Months after the Trump administration and the Department of Government Efficiency (DOGE) began mass layoffs of federal employees, the housing market is seeing the impacts.
In January, the administration offered 2.3 million federal employees a buyout option that provided eight months of salary and benefits. About 75,000 federal workers accepted.
A new study from Bright MLS, the region’s listing service, shows that nearly 40 percent of real estate agents in the DC metro area say they have worked with a client “whose decision to buy or sell was due to federal workforce layoffs and cutoffs.”
Of those agents, 16 percent said they worked with buyers, 12 percent sellers, and 9 percent said they worked with both buyers and sellers.

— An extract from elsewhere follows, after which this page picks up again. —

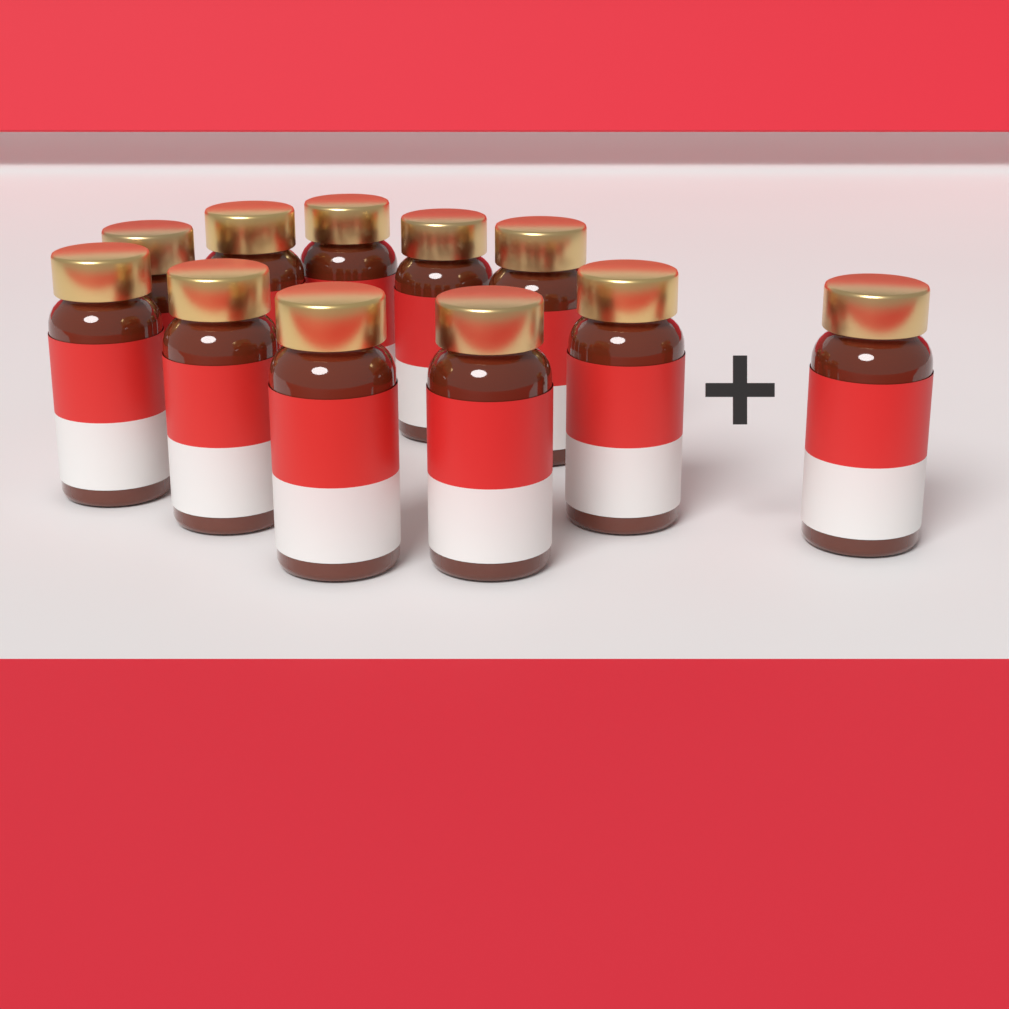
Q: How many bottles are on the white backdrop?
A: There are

Fifty-eight percent of agents said they had not worked with clients whose decisions were based on federal layoffs or budget cuts; 5 percent said they were unsure.
Bright MLS also noted that home sellers were more likely to be retirees in DC, “suggesting that federal workforce cuts and uncertainty had a bigger impact on older workers in the DC metro area this spring.” The study shows that 15 percent of spring sales in the DC area were for retirement reasons, compared to 10 percent across the broader Bright MLS region.
And many agents say they believe the federal workforce layoffs are having impacts on sale activity and price. Of the agents polled, 43 percent say layoffs and cuts have driven more selling activity, and 38 percent say they are causing home prices to lower.
May’s Market
Bright MLS’s monthly report on the state of the housing market showed high inventory across the DC region in May. The May report (the most recent available) says that there were 10,413 active listings in May 2025, up 41.6 percent from May 2024.
It still showed home prices having a modest increase. The median sold price in May 2025 was $659,950, up 3.1 percent from last May.
A report from the Northern Virginia Association of Realtors showed similar numbers for the NoVA region specifically. In NoVA, there was an inventory of 2,636 homes in May 2025, a 50 percent year-over-year increase. The median home price in NoVA was $789,500, a 3.9 percent increase year over year.